The most I've ever seen at any one time around my Run is about 12, so it would indicate there are a lot more. Because we have fields on three sides of the house they only really bother us when there's nothing else to feed upon. Usually the Rat season for us is from October to about February, or when the fields haven't anything happening to them.
To be perfectly up front about it, the only way to keep the numbers down (I firmly believe you will never exterminate them all) is to cull them.
This means killing a creature as there is no other way other than trapping, then letting loose somewhere miles away.
Keeping Rats out the Chicken Coop
Prevention is better than cure they say and the only way you will do this is by making the Chicken feed less likely to get nicked!
Make sure all your feed stores are kept somewhere where Rats can't get to. A bag on the third shelf up isn't good enough, they're clever and will find a way, so put the food in a tin container with secure lid or a round plastic container with no edges where the Rat can chew through. Don't give the Chickens too much food. You'll soon get to know around about the amount they will eat before wandering off. This is the key time and when the Rats will mostly pounce.
If you have time, wait around the Hens whilst they eat it. Go away a few meters, turn around and you'll see the rats popping out from everywhere!
If you decide to cull, there are various ways. You can poison them, but you must be aware of loose poison pellets around which the Chickens could eat. Also your Cat maybe one of those who eats rodents after catching them.
I have devised a method for this (untried) in the illustration on right. Place the poison in a biscuit tin, bury the tin underground with a pipe going down into a hole on the side.
Another way is to produce a Peanut Butter stodgy mix and mould it around the middle of a bamboo stick and place on a half filled bucket. The Rat tries to navigate the stick, the stick rolls over, the Rat falls in the water etc.

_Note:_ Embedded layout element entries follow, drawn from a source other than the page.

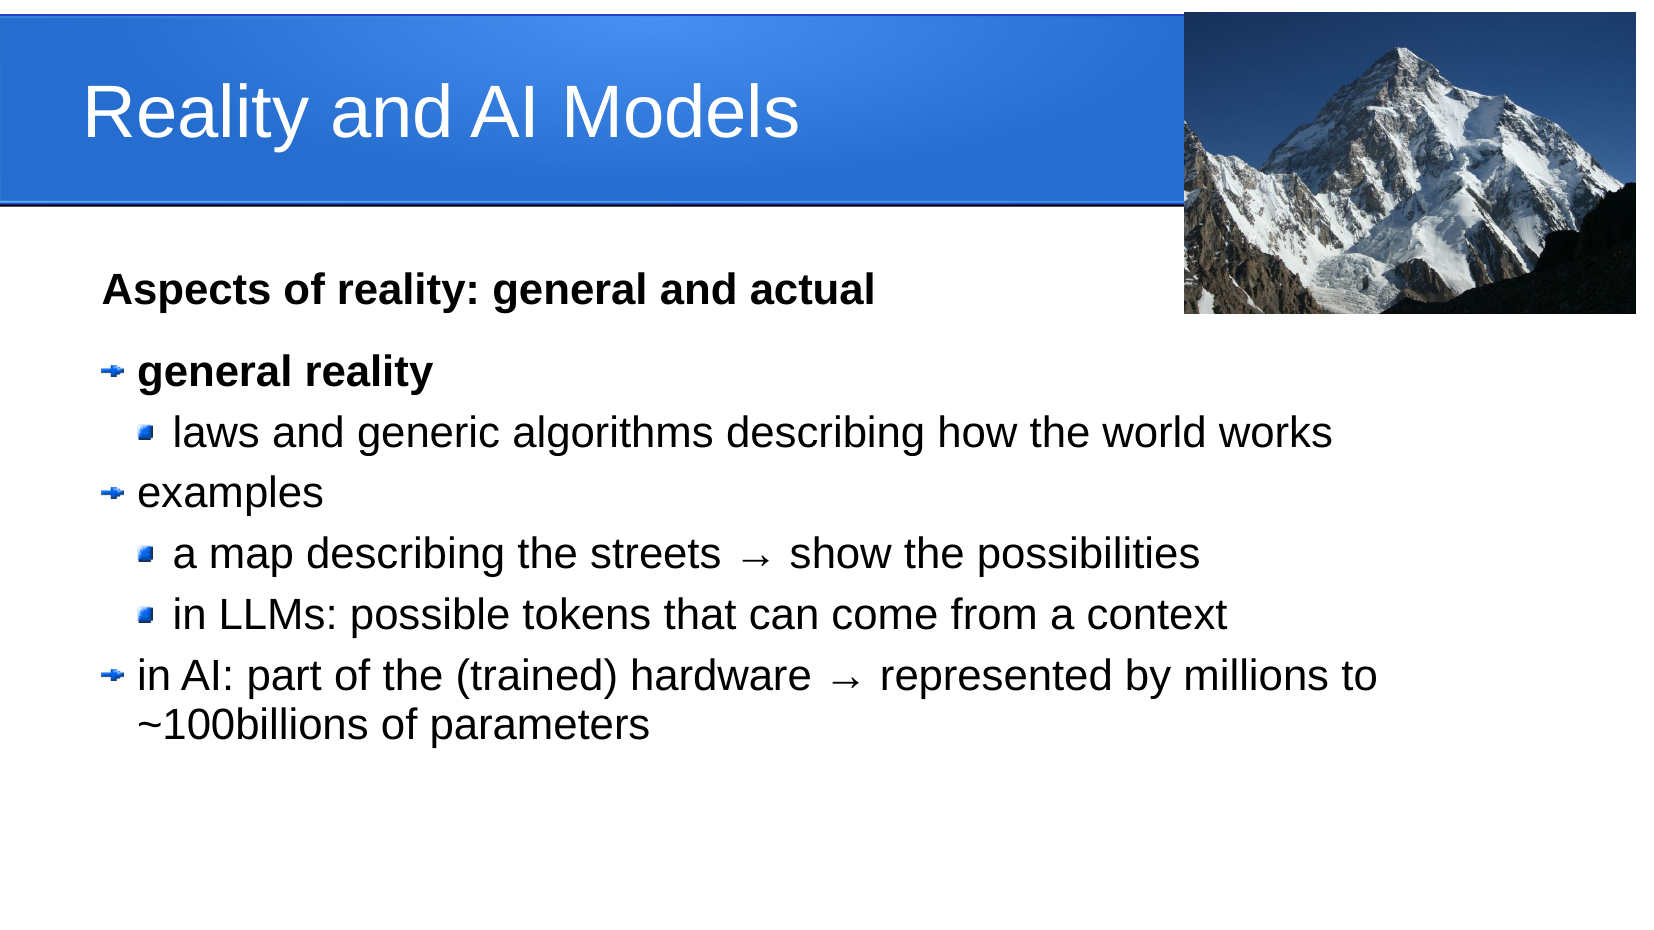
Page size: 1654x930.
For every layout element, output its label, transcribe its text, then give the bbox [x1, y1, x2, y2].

text_box Aspects of reality: general and actual general reality laws and generic algorithms describing how the world works examples a map describing the streets → show the possibilities in LLMs: possible tokens that can come from a context in AI: part of the (trained) hardware → represented by millions to ~100billions of parameters [86, 257, 1553, 893]
picture [1184, 12, 1636, 314]
title Reality and AI Models [82, 35, 1184, 189]
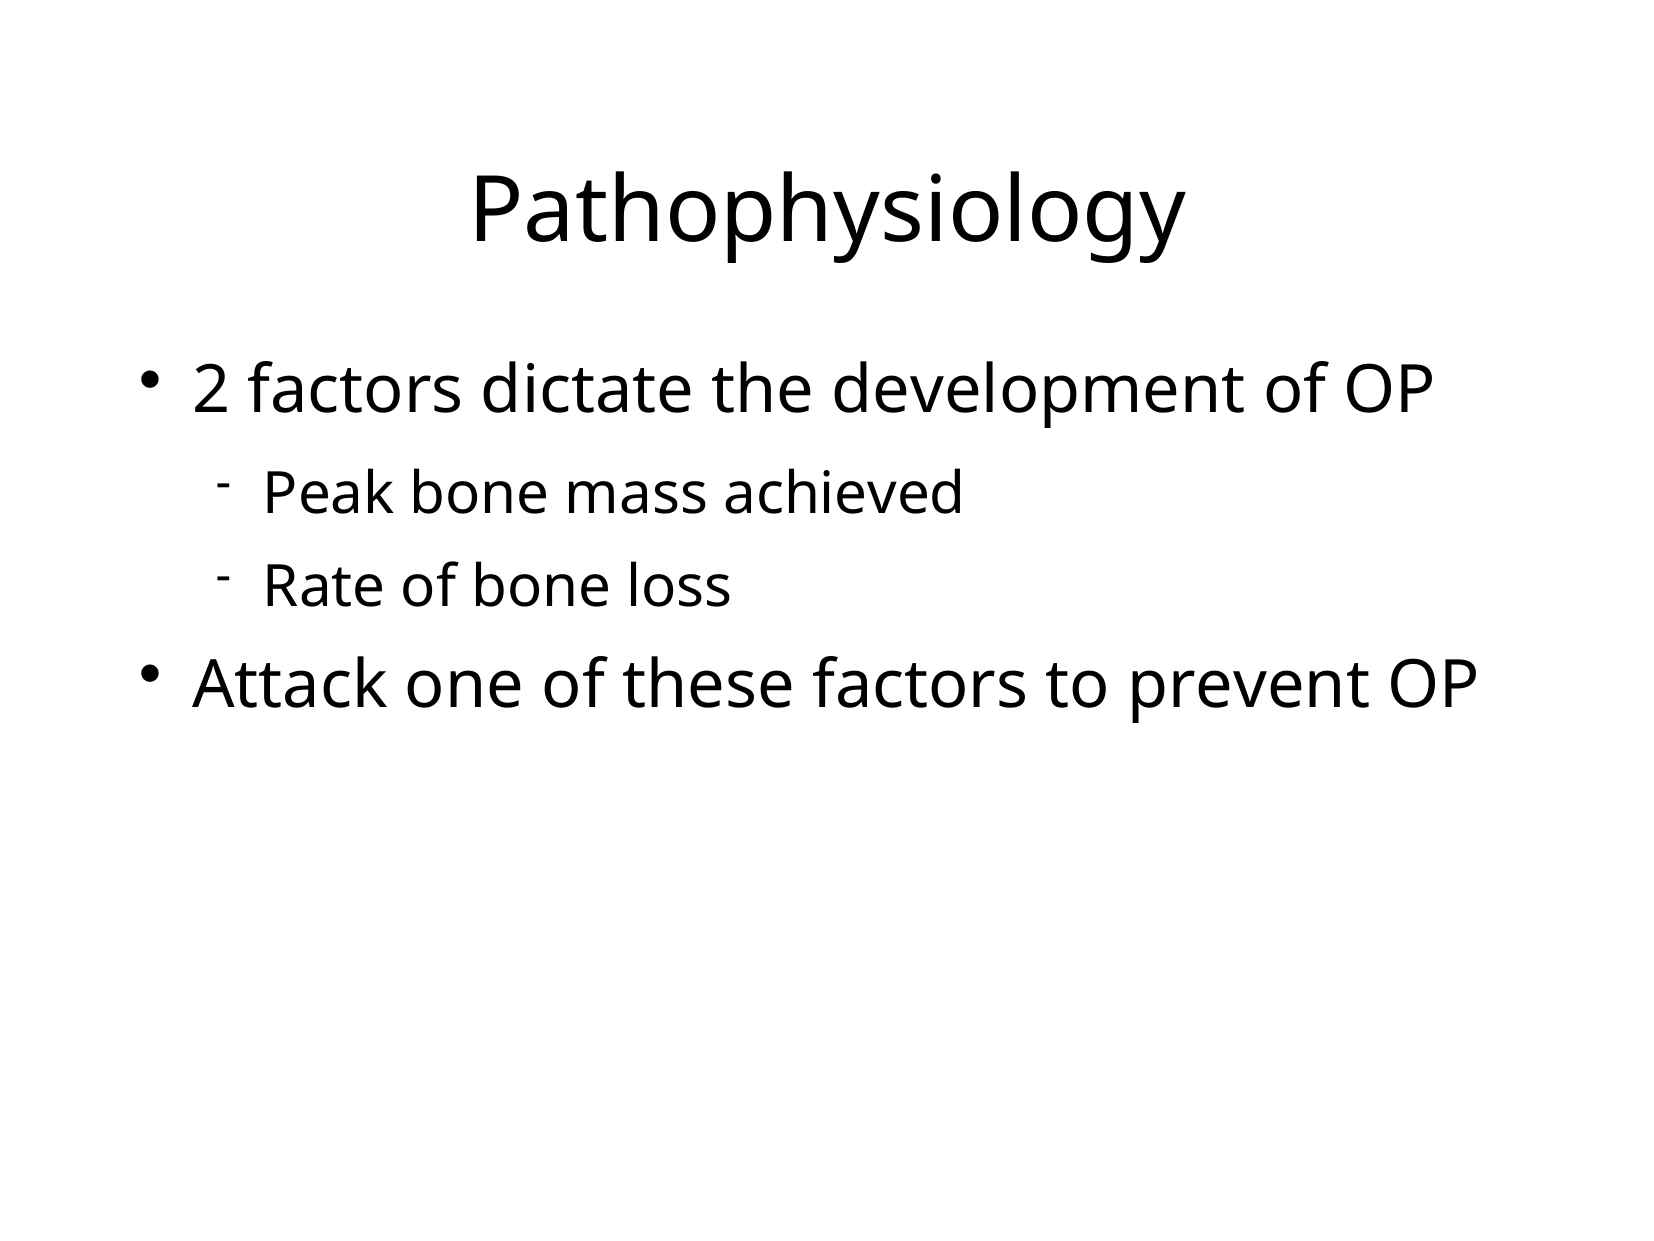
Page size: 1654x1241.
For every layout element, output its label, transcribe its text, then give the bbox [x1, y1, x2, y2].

list 2 factors dictate the development of OP Peak bone mass achieved Rate of bone loss Attack one of these factors to prevent OP [121, 344, 1534, 787]
title Pathophysiology [121, 155, 1534, 258]
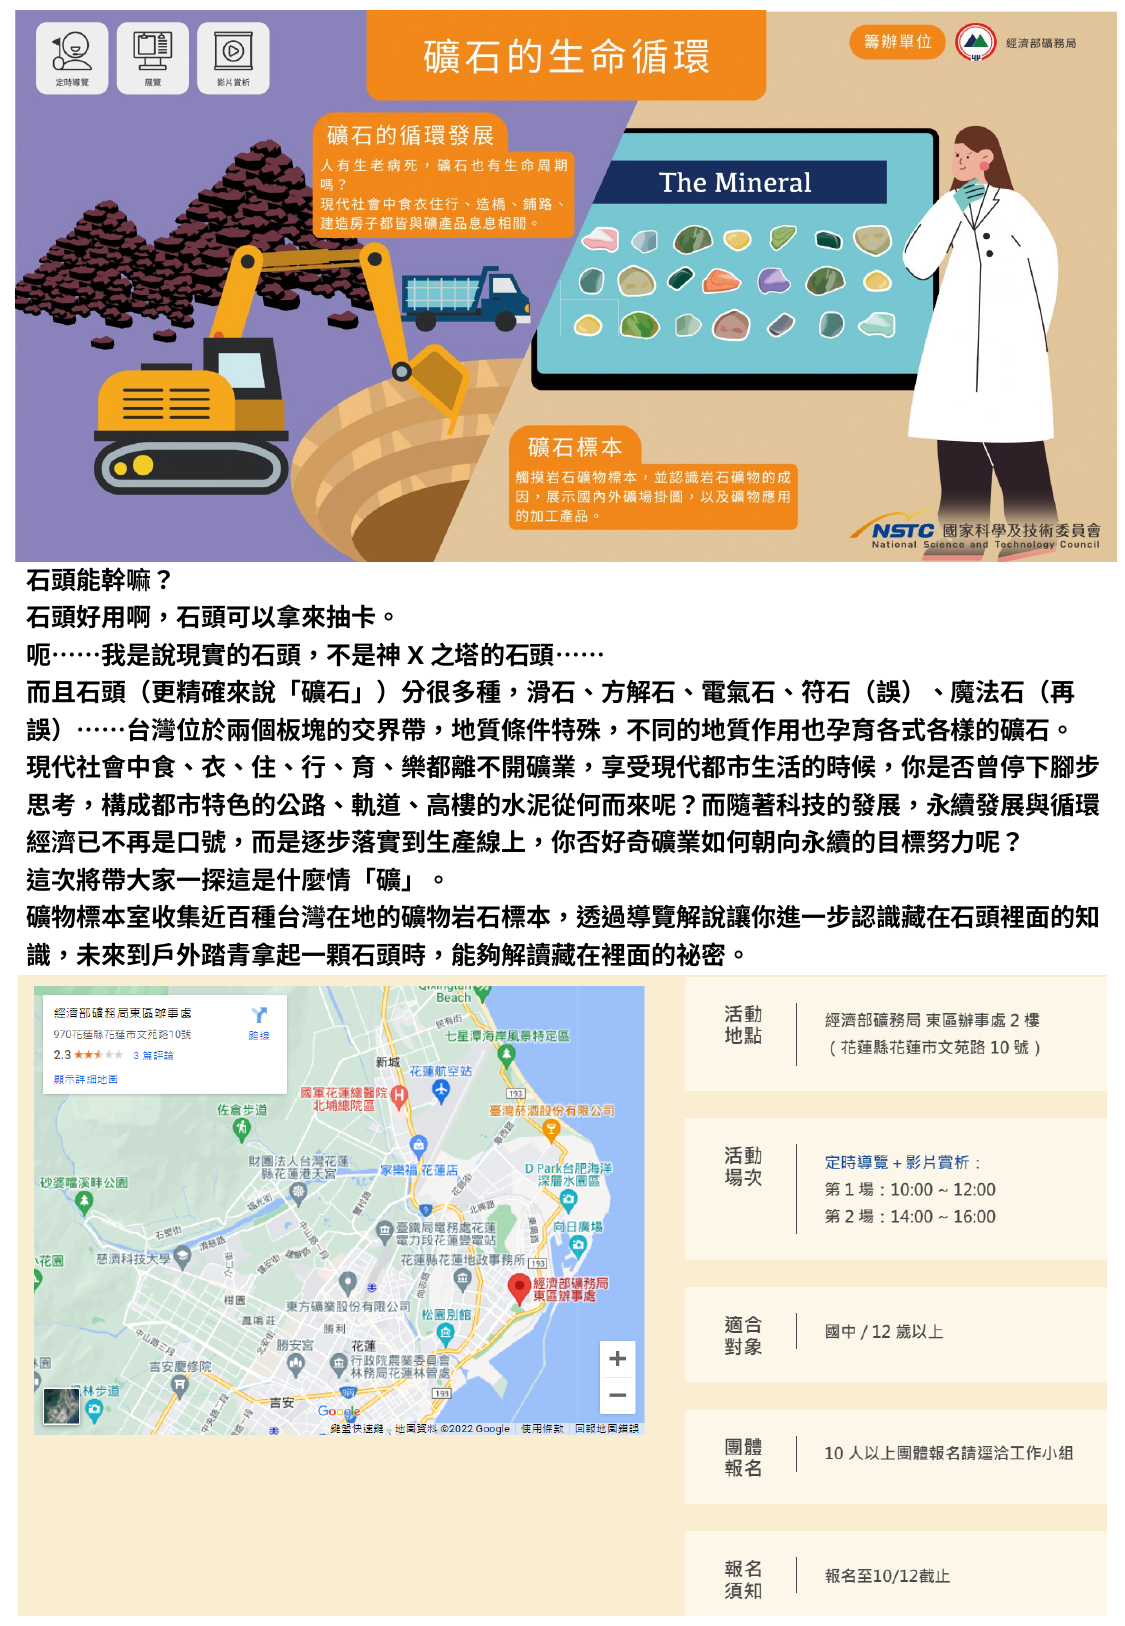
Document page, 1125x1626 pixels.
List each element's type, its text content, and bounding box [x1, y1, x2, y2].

Some people try shooting them. You need to be a perfect shot for this. The pellet is either going to bounce off or the poor creature will fade away slowly and in pain,
Personally, unless there's a real problem both in health and wellbeing, I tend to leave them alone. My food storage is relatively secure and I feed the Hens the minimum, but more often.
I still have Rats running around, but it's not as bad as it has been.
The best prevention is Cats. I have three and this lets the laws of the jungle prevail.
Of course, the perfect answer to the complaining neighbour, "Well, at least they're not in your garden"!